Another of the biggest Pentecostal influences may be in church music. Pentecostals were not the first, but probably have been the most successful in introducing the popular music of the people into their worship. Further, the music they brought into the sanctuary was drawn from the particular styles of each church's region: salsa, bossa nova, Filipino flutes, cabaret tunes, and rock. Now other Christian churches have picked up on this, and guitars, electronic keyboards, and trap drums often cluster in front of Methodist or Catholic altars and pulpits.
Mainly, Pentecostals were farthest ahead of the curve in recognizing that people today are seeking a direct experience of God, the holy, or the transcendent mystery. An old Pentecostal saying sums it up: "When a man with an experience argues with a man who has an argument, the man with the experience wins." There is tendency throughout our society and many others to distrust institutions and hierarchies. Even the Roman Catholic Church, the most hierarchical of all, is now faced with widespread rebellion on the part of the laity, demanding more say in the way their church is run. The "Voice of the Faithful" movement in Boston is only one example of this groundswell.
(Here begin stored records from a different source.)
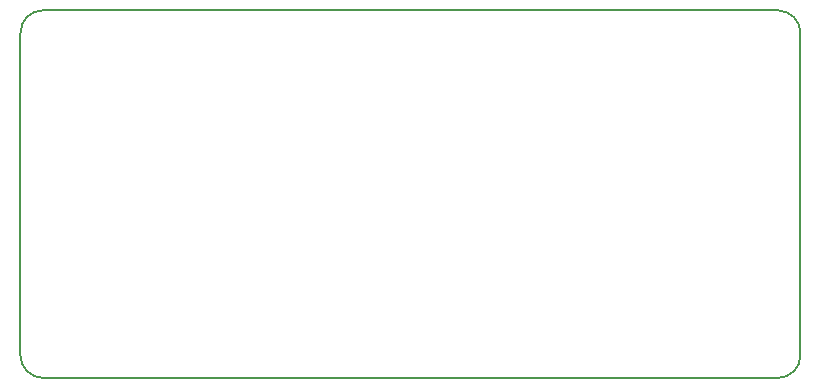
<source format=gm1>
G04 #@! TF.FileFunction,Profile,NP*
%FSLAX46Y46*%
G04 Gerber Fmt 4.6, Leading zero omitted, Abs format (unit mm)*
G04 Created by KiCad (PCBNEW 4.0.5) date 06/12/17 11:35:52*
%MOMM*%
%LPD*%
G01*
G04 APERTURE LIST*
%ADD10C,0.100000*%
%ADD11C,0.150000*%
G04 APERTURE END LIST*
D10*
D11*
X120015000Y-76200000D02*
X120015000Y-103505000D01*
X184150000Y-74295000D02*
X121920000Y-74295000D01*
X186055000Y-103505000D02*
X186055000Y-76200000D01*
X121920000Y-105410000D02*
X184150000Y-105410000D01*
X121920000Y-74295000D02*
G75*
G03X120015000Y-76200000I0J-1905000D01*
G01*
X186055000Y-76200000D02*
G75*
G03X184150000Y-74295000I-1905000J0D01*
G01*
X184150000Y-105410000D02*
G75*
G03X186055000Y-103505000I0J1905000D01*
G01*
X120015000Y-103505000D02*
G75*
G03X121920000Y-105410000I1905000J0D01*
G01*
M02*

</source>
Its lack of hierarchy and tendency to subdivide is, however, both the strength and weakness of Pentecostalism. With no bishops, no presbyteries, and certainly no Sacred Congregation for the Doctrine of the Faith, some of the newer Pentecostal offshoots can begin to exhibit questionable, sometimes even bizarre, qualities.
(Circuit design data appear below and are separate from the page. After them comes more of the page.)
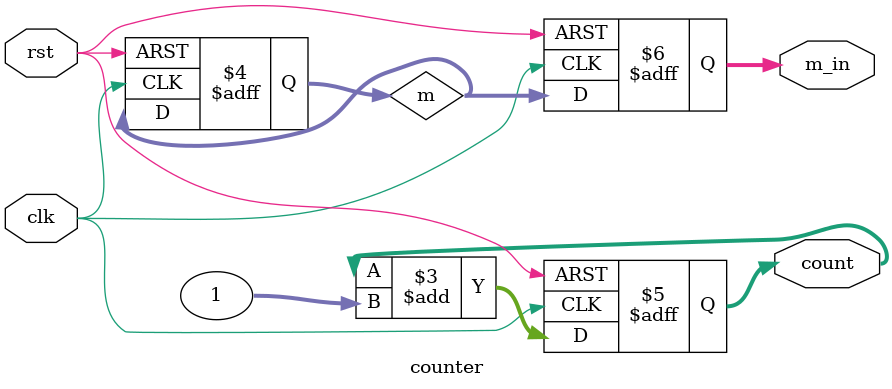
<source format=v>
module counter (
    clk, rst, count, m_in
);
    integer m;
    input clk, rst;
    output reg [31:0] count;
    output reg [31:0] m_in;
    
    always @(posedge clk or posedge rst) begin
        if (rst) 
            begin
                count = 32'b0;
                m <= 0;
                m_in <= 0;
            end
        else 
            begin
                m <= +m;
                m_in <= m;
                count = count + 1;
            end
    end
endmodule
</source>
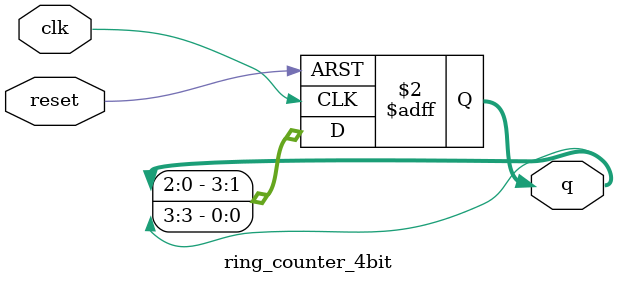
<source format=v>
module ring_counter_4bit (input wire clk, input wire reset, output reg [3:0] q);
    always @(posedge clk or posedge reset) begin
        if (reset)
            q <= 4'b0001;                 
        else
            q <= {q[2:0], q[3]};         
    end
endmodule

</source>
One exception to Pentecostalism's lack of hierarchy is The Universal Church of the Kingdom of God, which originated in Brazil but now has congregations in more than one hundred countries. It specializes in mass exorcisms, and its pattern is more like a client-customer relationship than a congregational one. It has a kind of pay-for-services structure, but it may be the fastest-growing expression of Pentecostalism. The church, which claims 6 million members, owns the second-largest TV network in Brazil, and its temples in some cities are the largest ones, sometimes seating 8,000 people or more. The temple they have recently built in Salvador, Bahia—which I visited last summer—dominates the skyline. But many leaders of the most "classical" Pentecostal groups like Assemblies of God shake their heads and throw up their hands in despair at this development. They call the church pseudo-Pentecostal, but concede that it is bringing in people in larger numbers than they are.
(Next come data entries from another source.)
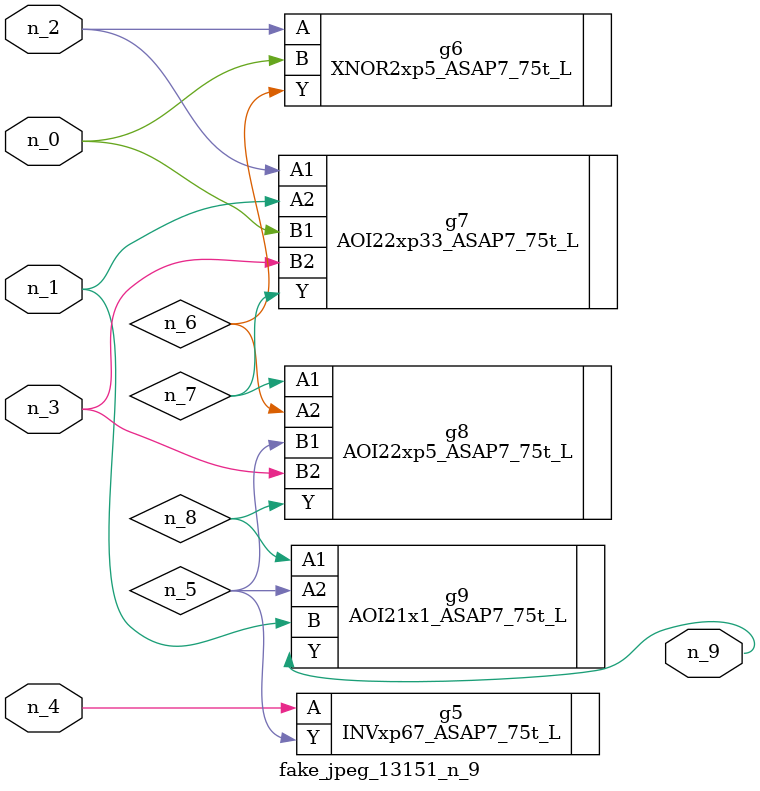
<source format=v>
module fake_jpeg_13151_n_9 (n_3, n_2, n_1, n_0, n_4, n_9);

input n_3;
input n_2;
input n_1;
input n_0;
input n_4;

output n_9;

wire n_8;
wire n_6;
wire n_5;
wire n_7;

INVxp67_ASAP7_75t_L g5 ( 
.A(n_4),
.Y(n_5)
);

XNOR2xp5_ASAP7_75t_L g6 ( 
.A(n_2),
.B(n_0),
.Y(n_6)
);

AOI22xp33_ASAP7_75t_L g7 ( 
.A1(n_2),
.A2(n_1),
.B1(n_0),
.B2(n_3),
.Y(n_7)
);

AOI22xp5_ASAP7_75t_L g8 ( 
.A1(n_7),
.A2(n_6),
.B1(n_5),
.B2(n_3),
.Y(n_8)
);

AOI21x1_ASAP7_75t_L g9 ( 
.A1(n_8),
.A2(n_5),
.B(n_1),
.Y(n_9)
);


endmodule
</source>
Another problem is the so-called "health and wealth" or "name it and claim it" theology that is springing up in many Pentecostal churches both here and abroad. Its thesis is that God wants us not only to be happy, but also to be rich and successful, and if you ask for anything, you will get it. If you do not achieve wealth or health, it is your fault—your lack of faith—and not a deficiency in God's grace. I wonder what William J. Seymour and his coworkers at Azusa Street would think of worshippers who claim that God has bestowed on them a large-screen color TV, or the latest model in dishwashers. Pentecostals of a more traditional bent can argue against this blatant distortion of the message of Jesus, but can do nothing to stop it.
Perhaps the saddest part of the Pentecostal story is how little, after a century, they have done to bring their message of racial, ethnic, and gender diversity to the larger society. In part this is because so many Pentecostal churches themselves remain monochrome. So many congregations are all white, all black, all Asian, or all Latino. (Some of this—but not all of it—is attributable to language barriers.) Pentecostals are painfully aware of this shortcoming. They have been trying various ways to restore some of the joyous inter-ethnic unity that convinced their earliest forebears that a second Pentecost was happening in their midst.